Below are the records; give again exactly the line with "If you relax", the line with "from mlipx.doc_utils import get_plots", and each line that lies between them, and nothing besides.

Saved entries:
BEGIN

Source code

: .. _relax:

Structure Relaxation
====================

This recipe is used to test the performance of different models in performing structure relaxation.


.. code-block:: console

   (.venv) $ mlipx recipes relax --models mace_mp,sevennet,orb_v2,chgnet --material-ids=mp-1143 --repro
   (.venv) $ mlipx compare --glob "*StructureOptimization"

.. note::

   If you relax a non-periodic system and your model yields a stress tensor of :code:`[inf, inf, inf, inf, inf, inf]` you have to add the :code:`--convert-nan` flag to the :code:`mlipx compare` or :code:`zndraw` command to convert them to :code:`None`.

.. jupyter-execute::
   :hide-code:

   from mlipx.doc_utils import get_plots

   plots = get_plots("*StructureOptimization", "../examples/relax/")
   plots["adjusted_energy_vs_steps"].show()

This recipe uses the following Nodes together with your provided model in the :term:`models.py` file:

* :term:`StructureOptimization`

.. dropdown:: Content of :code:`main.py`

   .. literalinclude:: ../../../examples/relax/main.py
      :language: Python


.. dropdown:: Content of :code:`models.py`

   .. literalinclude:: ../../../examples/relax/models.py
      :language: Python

END
BEGIN

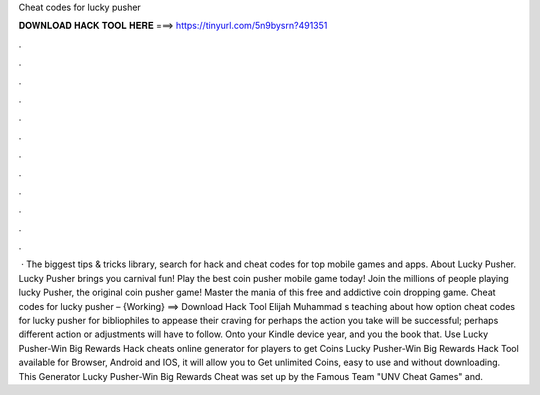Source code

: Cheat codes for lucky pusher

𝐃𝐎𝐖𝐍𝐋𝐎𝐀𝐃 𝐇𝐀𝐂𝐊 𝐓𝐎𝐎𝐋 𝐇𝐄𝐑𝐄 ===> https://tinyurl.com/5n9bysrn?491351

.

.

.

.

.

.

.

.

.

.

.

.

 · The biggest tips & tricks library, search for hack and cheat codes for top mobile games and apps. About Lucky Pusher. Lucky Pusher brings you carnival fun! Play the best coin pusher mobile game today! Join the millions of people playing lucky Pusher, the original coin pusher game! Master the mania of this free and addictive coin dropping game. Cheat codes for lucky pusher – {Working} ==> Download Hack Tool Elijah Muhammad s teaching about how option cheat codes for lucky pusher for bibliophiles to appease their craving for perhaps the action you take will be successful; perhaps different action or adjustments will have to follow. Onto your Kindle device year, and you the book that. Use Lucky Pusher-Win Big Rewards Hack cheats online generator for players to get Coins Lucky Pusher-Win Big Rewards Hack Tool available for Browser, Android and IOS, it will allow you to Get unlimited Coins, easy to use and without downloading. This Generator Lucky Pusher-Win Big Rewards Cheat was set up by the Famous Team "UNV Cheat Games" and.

END
BEGIN

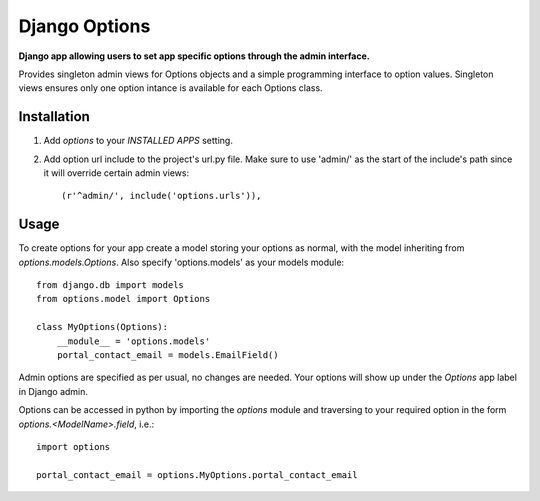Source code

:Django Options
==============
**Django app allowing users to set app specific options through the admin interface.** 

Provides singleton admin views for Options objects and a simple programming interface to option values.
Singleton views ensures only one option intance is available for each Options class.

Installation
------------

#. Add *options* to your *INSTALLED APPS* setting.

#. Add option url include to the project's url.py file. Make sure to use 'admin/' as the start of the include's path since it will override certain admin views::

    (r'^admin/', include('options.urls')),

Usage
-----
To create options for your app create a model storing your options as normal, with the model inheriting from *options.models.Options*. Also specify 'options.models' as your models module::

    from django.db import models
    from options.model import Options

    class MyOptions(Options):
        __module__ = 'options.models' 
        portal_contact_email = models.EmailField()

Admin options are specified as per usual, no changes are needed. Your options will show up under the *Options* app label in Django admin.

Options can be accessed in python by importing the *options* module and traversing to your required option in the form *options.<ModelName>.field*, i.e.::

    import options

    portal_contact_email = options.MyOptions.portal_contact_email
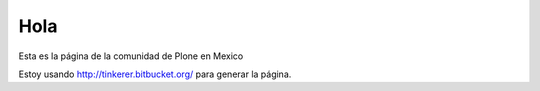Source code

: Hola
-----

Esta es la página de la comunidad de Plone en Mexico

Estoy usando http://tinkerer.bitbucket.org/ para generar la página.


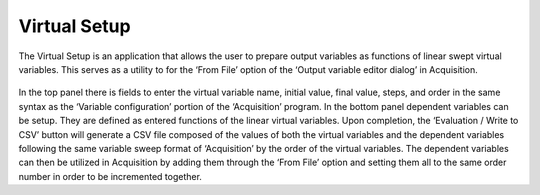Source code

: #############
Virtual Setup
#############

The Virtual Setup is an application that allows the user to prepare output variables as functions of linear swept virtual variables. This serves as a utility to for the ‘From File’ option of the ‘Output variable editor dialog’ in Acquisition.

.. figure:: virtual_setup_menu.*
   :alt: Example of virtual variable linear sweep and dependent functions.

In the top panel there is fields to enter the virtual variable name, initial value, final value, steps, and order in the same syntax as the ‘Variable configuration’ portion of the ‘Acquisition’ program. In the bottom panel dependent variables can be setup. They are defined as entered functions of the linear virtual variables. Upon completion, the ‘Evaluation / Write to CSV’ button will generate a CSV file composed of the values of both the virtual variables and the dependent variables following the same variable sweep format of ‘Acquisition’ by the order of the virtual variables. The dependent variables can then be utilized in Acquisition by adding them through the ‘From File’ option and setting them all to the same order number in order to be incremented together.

END

▶ _RESULT OF THE TASK_
   If you relax a non-periodic system and your model yields a stress tensor of :code:`[inf, inf, inf, inf, inf, inf]` you have to add the :code:`--convert-nan` flag to the :code:`mlipx compare` or :code:`zndraw` command to convert them to :code:`None`.

.. jupyter-execute::
   :hide-code:

   from mlipx.doc_utils import get_plots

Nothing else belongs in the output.